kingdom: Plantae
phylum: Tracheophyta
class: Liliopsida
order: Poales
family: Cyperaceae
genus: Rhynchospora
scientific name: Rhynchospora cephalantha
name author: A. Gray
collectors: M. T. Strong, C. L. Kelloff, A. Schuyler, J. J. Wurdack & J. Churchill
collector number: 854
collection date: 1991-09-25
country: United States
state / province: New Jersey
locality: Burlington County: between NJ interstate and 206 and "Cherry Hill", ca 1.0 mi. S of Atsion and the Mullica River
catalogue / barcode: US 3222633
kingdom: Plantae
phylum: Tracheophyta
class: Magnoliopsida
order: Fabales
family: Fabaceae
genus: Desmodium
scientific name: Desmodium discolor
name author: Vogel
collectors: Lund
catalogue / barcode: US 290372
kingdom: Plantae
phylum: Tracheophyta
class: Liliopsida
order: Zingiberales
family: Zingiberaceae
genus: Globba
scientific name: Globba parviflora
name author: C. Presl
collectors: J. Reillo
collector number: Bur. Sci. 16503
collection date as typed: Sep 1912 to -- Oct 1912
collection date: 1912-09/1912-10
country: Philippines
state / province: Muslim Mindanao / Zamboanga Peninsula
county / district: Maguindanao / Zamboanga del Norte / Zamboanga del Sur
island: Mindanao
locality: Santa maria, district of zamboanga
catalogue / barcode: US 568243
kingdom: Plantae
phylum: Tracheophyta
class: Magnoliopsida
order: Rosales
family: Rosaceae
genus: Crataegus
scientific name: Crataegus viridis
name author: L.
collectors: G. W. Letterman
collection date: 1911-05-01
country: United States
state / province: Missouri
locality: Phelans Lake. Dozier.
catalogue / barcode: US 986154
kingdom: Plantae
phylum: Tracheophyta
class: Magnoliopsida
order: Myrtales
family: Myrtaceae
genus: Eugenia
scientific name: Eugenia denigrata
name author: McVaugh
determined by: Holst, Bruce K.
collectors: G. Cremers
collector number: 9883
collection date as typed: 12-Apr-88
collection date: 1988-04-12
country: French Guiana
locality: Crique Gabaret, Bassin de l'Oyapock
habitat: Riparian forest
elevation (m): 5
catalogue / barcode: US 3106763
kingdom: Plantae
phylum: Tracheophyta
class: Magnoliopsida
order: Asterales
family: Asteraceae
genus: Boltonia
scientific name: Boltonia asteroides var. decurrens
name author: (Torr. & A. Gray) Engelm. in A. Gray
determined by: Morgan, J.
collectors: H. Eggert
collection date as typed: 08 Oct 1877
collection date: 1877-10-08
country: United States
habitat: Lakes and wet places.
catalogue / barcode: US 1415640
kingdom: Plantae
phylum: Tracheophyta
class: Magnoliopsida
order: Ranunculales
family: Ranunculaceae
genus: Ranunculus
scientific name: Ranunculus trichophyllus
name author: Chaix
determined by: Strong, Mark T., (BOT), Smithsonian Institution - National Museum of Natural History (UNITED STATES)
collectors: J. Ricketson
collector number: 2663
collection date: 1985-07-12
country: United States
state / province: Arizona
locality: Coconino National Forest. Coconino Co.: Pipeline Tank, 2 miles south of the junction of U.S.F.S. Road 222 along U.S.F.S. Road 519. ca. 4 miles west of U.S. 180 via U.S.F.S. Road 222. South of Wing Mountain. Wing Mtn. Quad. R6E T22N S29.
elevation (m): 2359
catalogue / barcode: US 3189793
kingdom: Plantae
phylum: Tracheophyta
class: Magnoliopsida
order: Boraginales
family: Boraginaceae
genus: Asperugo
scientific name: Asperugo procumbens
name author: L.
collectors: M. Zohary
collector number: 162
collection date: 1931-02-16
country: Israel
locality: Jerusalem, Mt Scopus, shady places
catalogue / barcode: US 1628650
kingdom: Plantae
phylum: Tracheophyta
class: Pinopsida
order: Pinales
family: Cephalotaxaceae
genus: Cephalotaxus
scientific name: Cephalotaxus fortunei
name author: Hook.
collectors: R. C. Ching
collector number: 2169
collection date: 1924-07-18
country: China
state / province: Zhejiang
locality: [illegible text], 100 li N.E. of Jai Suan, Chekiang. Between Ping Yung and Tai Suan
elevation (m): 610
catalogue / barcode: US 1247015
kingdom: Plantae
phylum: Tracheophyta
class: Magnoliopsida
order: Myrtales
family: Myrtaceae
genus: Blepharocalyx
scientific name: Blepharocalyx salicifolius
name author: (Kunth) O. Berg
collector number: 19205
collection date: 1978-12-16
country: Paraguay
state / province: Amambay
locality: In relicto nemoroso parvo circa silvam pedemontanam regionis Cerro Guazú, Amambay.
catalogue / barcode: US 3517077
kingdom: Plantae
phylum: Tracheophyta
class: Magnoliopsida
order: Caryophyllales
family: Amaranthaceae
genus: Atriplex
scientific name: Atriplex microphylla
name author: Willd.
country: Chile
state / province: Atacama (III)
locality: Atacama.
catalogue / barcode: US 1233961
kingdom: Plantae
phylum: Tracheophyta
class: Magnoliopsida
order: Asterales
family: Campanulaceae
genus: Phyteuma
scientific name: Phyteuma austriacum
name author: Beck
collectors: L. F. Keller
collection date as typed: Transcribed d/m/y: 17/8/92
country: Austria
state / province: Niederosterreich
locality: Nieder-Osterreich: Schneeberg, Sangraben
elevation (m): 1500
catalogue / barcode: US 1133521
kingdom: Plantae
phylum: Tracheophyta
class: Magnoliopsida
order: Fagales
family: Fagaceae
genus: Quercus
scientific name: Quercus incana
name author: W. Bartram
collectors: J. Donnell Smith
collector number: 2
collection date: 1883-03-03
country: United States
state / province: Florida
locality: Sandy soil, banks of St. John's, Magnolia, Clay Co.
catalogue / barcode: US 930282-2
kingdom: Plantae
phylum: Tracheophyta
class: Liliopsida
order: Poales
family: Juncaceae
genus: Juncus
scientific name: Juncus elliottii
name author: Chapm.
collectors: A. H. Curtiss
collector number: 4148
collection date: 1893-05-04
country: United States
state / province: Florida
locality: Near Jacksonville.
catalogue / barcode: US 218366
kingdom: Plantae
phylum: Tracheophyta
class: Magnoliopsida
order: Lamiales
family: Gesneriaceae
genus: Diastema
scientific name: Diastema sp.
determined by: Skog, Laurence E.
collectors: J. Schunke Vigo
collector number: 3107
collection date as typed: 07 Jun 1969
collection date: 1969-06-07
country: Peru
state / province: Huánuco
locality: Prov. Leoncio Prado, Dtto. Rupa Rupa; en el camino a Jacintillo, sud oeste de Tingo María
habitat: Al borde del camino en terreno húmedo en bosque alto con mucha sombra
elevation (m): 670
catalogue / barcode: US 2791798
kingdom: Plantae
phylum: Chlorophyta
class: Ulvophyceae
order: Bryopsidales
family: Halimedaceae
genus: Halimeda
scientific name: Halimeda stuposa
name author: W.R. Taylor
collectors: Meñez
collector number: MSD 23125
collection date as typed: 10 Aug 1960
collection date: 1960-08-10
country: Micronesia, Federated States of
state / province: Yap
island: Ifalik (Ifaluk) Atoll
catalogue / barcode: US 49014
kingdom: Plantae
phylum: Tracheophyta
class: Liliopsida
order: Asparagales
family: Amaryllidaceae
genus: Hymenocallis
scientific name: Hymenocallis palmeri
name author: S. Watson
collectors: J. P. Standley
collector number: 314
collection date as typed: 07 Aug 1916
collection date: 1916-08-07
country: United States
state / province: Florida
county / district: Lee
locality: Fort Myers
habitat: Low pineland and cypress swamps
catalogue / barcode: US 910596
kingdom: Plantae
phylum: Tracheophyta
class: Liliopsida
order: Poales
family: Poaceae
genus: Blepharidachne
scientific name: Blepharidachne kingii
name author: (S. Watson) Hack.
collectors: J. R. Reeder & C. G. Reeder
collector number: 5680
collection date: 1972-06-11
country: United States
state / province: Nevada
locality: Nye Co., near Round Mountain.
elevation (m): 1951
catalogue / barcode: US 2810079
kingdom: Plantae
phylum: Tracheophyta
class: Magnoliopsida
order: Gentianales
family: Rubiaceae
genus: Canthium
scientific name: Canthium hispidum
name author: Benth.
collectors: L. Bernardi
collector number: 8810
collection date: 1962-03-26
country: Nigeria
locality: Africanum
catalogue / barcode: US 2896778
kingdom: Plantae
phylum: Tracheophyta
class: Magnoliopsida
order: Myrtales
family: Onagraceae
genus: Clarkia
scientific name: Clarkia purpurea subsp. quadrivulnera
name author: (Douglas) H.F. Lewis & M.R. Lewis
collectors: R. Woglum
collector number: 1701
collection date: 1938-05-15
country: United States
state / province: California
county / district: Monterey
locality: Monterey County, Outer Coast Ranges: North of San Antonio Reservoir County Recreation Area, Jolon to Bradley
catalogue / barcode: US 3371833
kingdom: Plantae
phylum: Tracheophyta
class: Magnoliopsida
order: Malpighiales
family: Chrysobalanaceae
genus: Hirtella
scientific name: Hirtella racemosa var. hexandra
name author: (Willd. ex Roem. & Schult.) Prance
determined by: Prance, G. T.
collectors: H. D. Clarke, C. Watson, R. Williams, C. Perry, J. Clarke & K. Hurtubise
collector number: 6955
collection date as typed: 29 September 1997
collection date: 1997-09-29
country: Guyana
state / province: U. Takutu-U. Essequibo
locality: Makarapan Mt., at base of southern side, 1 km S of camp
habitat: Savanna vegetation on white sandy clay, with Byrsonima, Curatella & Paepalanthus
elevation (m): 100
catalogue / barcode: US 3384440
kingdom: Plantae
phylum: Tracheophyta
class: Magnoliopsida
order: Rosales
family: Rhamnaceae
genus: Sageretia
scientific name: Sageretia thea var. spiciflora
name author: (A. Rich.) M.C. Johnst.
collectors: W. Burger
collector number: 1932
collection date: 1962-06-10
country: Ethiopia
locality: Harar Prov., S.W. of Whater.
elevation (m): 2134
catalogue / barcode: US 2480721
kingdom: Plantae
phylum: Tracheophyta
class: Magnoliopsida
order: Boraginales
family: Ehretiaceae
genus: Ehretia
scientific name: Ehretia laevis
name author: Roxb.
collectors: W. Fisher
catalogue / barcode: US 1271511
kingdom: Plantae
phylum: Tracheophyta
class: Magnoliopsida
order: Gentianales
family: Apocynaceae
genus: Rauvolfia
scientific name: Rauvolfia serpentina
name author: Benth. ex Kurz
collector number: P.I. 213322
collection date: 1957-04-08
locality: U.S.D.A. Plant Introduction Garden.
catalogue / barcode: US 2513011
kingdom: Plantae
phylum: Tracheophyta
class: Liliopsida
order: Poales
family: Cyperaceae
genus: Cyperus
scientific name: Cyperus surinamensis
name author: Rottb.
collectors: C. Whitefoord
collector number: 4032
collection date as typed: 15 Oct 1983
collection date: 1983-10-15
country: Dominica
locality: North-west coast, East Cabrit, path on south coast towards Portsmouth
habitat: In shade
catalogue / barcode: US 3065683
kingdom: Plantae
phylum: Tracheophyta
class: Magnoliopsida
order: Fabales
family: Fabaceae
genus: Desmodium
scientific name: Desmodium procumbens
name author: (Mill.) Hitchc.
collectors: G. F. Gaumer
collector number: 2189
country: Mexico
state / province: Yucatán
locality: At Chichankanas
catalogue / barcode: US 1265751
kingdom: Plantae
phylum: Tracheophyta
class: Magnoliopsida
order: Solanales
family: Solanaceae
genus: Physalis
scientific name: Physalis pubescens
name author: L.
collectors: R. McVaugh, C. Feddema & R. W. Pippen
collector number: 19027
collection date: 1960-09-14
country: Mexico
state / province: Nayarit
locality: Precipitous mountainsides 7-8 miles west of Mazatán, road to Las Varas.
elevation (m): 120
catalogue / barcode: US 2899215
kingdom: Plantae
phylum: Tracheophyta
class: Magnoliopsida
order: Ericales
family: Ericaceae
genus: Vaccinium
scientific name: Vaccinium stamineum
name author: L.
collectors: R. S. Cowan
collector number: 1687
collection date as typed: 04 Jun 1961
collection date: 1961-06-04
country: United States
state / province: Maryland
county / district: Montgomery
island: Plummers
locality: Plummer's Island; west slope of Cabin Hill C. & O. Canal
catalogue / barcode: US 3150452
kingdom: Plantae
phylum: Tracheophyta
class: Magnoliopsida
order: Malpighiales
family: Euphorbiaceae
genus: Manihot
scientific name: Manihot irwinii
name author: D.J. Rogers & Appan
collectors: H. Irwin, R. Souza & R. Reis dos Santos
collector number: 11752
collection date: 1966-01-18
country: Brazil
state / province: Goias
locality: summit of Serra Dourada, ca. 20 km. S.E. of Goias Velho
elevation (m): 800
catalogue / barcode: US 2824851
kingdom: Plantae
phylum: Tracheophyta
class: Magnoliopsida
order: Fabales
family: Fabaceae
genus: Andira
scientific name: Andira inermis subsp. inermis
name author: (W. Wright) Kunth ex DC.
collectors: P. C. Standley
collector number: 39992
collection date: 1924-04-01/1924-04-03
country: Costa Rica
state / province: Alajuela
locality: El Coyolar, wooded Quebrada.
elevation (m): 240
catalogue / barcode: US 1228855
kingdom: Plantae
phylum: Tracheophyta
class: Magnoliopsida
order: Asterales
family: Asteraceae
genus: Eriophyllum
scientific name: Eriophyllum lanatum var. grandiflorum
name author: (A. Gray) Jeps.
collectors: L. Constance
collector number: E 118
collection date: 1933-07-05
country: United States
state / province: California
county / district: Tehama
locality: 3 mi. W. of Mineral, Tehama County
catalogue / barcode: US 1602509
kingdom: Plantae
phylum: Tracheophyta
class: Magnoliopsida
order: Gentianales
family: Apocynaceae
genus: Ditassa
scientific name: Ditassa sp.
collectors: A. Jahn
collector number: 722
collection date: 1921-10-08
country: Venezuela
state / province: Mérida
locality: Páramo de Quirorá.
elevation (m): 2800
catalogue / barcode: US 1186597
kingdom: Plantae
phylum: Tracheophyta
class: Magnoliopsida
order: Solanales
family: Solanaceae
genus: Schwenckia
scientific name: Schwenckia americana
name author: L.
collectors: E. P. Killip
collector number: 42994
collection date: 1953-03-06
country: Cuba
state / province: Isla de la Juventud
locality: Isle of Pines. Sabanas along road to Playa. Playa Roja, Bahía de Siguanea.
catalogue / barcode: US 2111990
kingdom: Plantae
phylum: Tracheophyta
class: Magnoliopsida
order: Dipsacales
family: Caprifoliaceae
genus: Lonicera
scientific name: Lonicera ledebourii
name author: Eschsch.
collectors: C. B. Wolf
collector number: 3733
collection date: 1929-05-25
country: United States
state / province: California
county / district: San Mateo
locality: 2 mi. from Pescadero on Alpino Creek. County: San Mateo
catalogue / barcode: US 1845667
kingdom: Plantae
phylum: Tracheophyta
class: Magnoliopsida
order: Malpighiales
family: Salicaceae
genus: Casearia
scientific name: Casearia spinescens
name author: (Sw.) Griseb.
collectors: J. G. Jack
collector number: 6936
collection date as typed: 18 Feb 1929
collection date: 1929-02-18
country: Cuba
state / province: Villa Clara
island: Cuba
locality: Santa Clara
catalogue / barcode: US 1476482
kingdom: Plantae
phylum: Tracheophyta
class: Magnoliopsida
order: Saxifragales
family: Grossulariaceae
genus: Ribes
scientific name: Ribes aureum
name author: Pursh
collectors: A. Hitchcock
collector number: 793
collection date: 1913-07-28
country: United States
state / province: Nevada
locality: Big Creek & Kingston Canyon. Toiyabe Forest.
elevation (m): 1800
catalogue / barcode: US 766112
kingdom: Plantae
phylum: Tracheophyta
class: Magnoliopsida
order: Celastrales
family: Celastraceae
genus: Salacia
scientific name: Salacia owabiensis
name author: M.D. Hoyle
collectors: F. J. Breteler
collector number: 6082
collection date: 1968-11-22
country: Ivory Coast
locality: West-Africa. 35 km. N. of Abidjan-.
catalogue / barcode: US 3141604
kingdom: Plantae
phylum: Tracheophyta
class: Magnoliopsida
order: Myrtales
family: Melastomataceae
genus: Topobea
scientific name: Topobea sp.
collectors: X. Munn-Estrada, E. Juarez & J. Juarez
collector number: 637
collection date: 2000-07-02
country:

________________________________________

The request - Quote the listing from the line containing "collectors: G. W. Letterman" through the line containing "collection date: 1988-04-12", including both of those lines.

Task output -
collectors: G. W. Letterman
collection date: 1911-05-01
country: United States
state / province: Missouri
locality: Phelans Lake. Dozier.
catalogue / barcode: US 986154
kingdom: Plantae
phylum: Tracheophyta
class: Magnoliopsida
order: Myrtales
family: Myrtaceae
genus: Eugenia
scientific name: Eugenia denigrata
name author: McVaugh
determined by: Holst, Bruce K.
collectors: G. Cremers
collector number: 9883
collection date as typed: 12-Apr-88
collection date: 1988-04-12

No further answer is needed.